--- INPUT RECORDS Enclosed Below ---
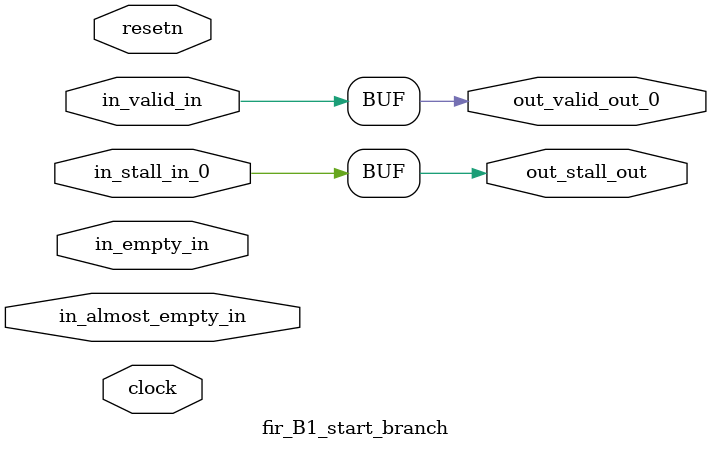
<source format=sv>



(* altera_attribute = "-name AUTO_SHIFT_REGISTER_RECOGNITION OFF; -name MESSAGE_DISABLE 10036; -name MESSAGE_DISABLE 10037; -name MESSAGE_DISABLE 14130; -name MESSAGE_DISABLE 14320; -name MESSAGE_DISABLE 15400; -name MESSAGE_DISABLE 14130; -name MESSAGE_DISABLE 10036; -name MESSAGE_DISABLE 12020; -name MESSAGE_DISABLE 12030; -name MESSAGE_DISABLE 12010; -name MESSAGE_DISABLE 12110; -name MESSAGE_DISABLE 14320; -name MESSAGE_DISABLE 13410; -name MESSAGE_DISABLE 113007; -name MESSAGE_DISABLE 10958" *)
module fir_B1_start_branch (
    input wire [0:0] in_almost_empty_in,
    input wire [0:0] in_empty_in,
    input wire [0:0] in_stall_in_0,
    input wire [0:0] in_valid_in,
    output wire [0:0] out_stall_out,
    output wire [0:0] out_valid_out_0,
    input wire clock,
    input wire resetn
    );

    reg [0:0] rst_sync_rst_sclrn;


    // out_stall_out(GPOUT,6)
    assign out_stall_out = in_stall_in_0;

    // out_valid_out_0(GPOUT,7)
    assign out_valid_out_0 = in_valid_in;

    // rst_sync(RESETSYNC,8)
    acl_reset_handler #(
        .ASYNC_RESET(0),
        .USE_SYNCHRONIZER(1),
        .PULSE_EXTENSION(0),
        .PIPE_DEPTH(3),
        .DUPLICATE(1)
    ) therst_sync (
        .clk(clock),
        .i_resetn(resetn),
        .o_sclrn(rst_sync_rst_sclrn)
    );

endmodule

</source>
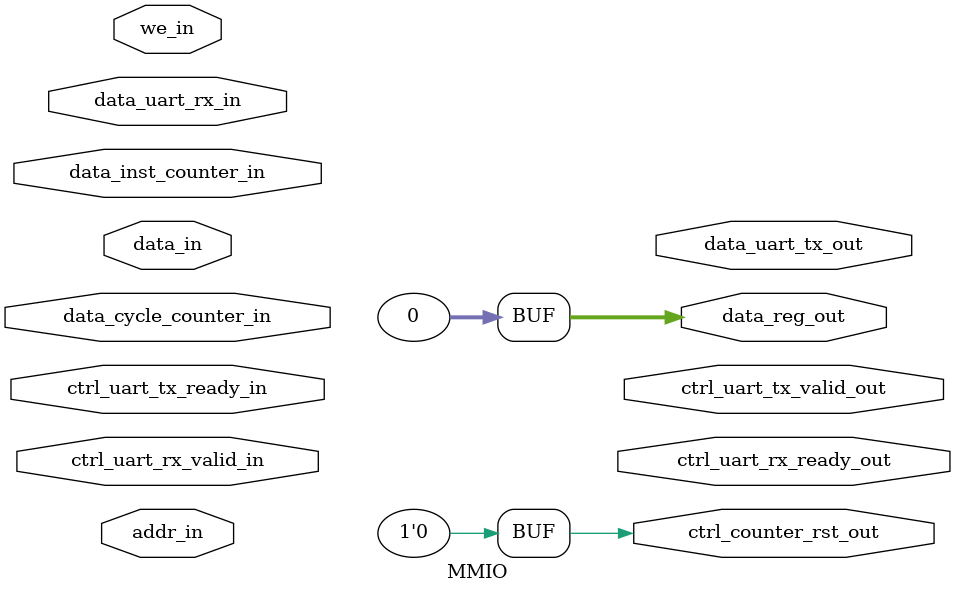
<source format=v>
module MMIO #(
  parameter AWIDTH = 32,
  parameter DWIDTH = 32
) (
  input [AWIDTH - 1:0] addr_in,
  input [DWIDTH - 1:0] data_in,
  input we_in,
  // Peripheral data in
  input [DWIDTH - 1:0] data_uart_rx_in,
  input [DWIDTH - 1:0] data_cycle_counter_in,
  input [DWIDTH - 1:0] data_inst_counter_in,
  // Peripheral data in
  input ctrl_uart_tx_ready_in,
  input ctrl_uart_rx_valid_in,

  output [DWIDTH - 1:0] data_reg_out,
  // Peripheral data out
  output [DWIDTH - 1:0] data_uart_tx_out,
  // Peripheral control out
  output ctrl_uart_tx_valid_out,
  output ctrl_uart_rx_ready_out,
  output ctrl_counter_rst_out
);

  reg [DWIDTH - 1:0] data_reg_out;
  reg ctrl_counter_rst_out;

  always @(*) begin
    if (addr == {{(AWIDTH - 32) {1'b0}}, 32'h80000010}) begin
      data_reg_out = cycle_counter_in;
    end else begin
      data_reg_out = 32'b0;
    end
  end

  always @(*) begin
    if ((addr == {{(AWIDTH - 32) {1'b0}}, 32'h80000018}) && we) begin
      ctrl_counter_rst_out = 1'b1;
    end else begin
      ctrl_counter_rst_out = 1'b0;
    end
  end


endmodule

</source>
--- End of Enclosed INPUT RECORDS ---
• [REQUEST]:
Nothing but an exact copy of the data, without pictures, should be returned.

• [EXERCISE RESULT]:
<source format=sv>



(* altera_attribute = "-name AUTO_SHIFT_REGISTER_RECOGNITION OFF; -name MESSAGE_DISABLE 10036; -name MESSAGE_DISABLE 10037; -name MESSAGE_DISABLE 14130; -name MESSAGE_DISABLE 14320; -name MESSAGE_DISABLE 15400; -name MESSAGE_DISABLE 14130; -name MESSAGE_DISABLE 10036; -name MESSAGE_DISABLE 12020; -name MESSAGE_DISABLE 12030; -name MESSAGE_DISABLE 12010; -name MESSAGE_DISABLE 12110; -name MESSAGE_DISABLE 14320; -name MESSAGE_DISABLE 13410; -name MESSAGE_DISABLE 113007; -name MESSAGE_DISABLE 10958" *)
module fir_B1_start_branch (
    input wire [0:0] in_almost_empty_in,
    input wire [0:0] in_empty_in,
    input wire [0:0] in_stall_in_0,
    input wire [0:0] in_valid_in,
    output wire [0:0] out_stall_out,
    output wire [0:0] out_valid_out_0,
    input wire clock,
    input wire resetn
    );

    reg [0:0] rst_sync_rst_sclrn;


    // out_stall_out(GPOUT,6)
    assign out_stall_out = in_stall_in_0;

    // out_valid_out_0(GPOUT,7)
    assign out_valid_out_0 = in_valid_in;

    // rst_sync(RESETSYNC,8)
    acl_reset_handler #(
        .ASYNC_RESET(0),
        .USE_SYNCHRONIZER(1),
        .PULSE_EXTENSION(0),
        .PIPE_DEPTH(3),
        .DUPLICATE(1)
    ) therst_sync (
        .clk(clock),
        .i_resetn(resetn),
        .o_sclrn(rst_sync_rst_sclrn)
    );

endmodule

</source>
<source format=v>
module MMIO #(
  parameter AWIDTH = 32,
  parameter DWIDTH = 32
) (
  input [AWIDTH - 1:0] addr_in,
  input [DWIDTH - 1:0] data_in,
  input we_in,
  // Peripheral data in
  input [DWIDTH - 1:0] data_uart_rx_in,
  input [DWIDTH - 1:0] data_cycle_counter_in,
  input [DWIDTH - 1:0] data_inst_counter_in,
  // Peripheral data in
  input ctrl_uart_tx_ready_in,
  input ctrl_uart_rx_valid_in,

  output [DWIDTH - 1:0] data_reg_out,
  // Peripheral data out
  output [DWIDTH - 1:0] data_uart_tx_out,
  // Peripheral control out
  output ctrl_uart_tx_valid_out,
  output ctrl_uart_rx_ready_out,
  output ctrl_counter_rst_out
);

  reg [DWIDTH - 1:0] data_reg_out;
  reg ctrl_counter_rst_out;

  always @(*) begin
    if (addr == {{(AWIDTH - 32) {1'b0}}, 32'h80000010}) begin
      data_reg_out = cycle_counter_in;
    end else begin
      data_reg_out = 32'b0;
    end
  end

  always @(*) begin
    if ((addr == {{(AWIDTH - 32) {1'b0}}, 32'h80000018}) && we) begin
      ctrl_counter_rst_out = 1'b1;
    end else begin
      ctrl_counter_rst_out = 1'b0;
    end
  end


endmodule

</source>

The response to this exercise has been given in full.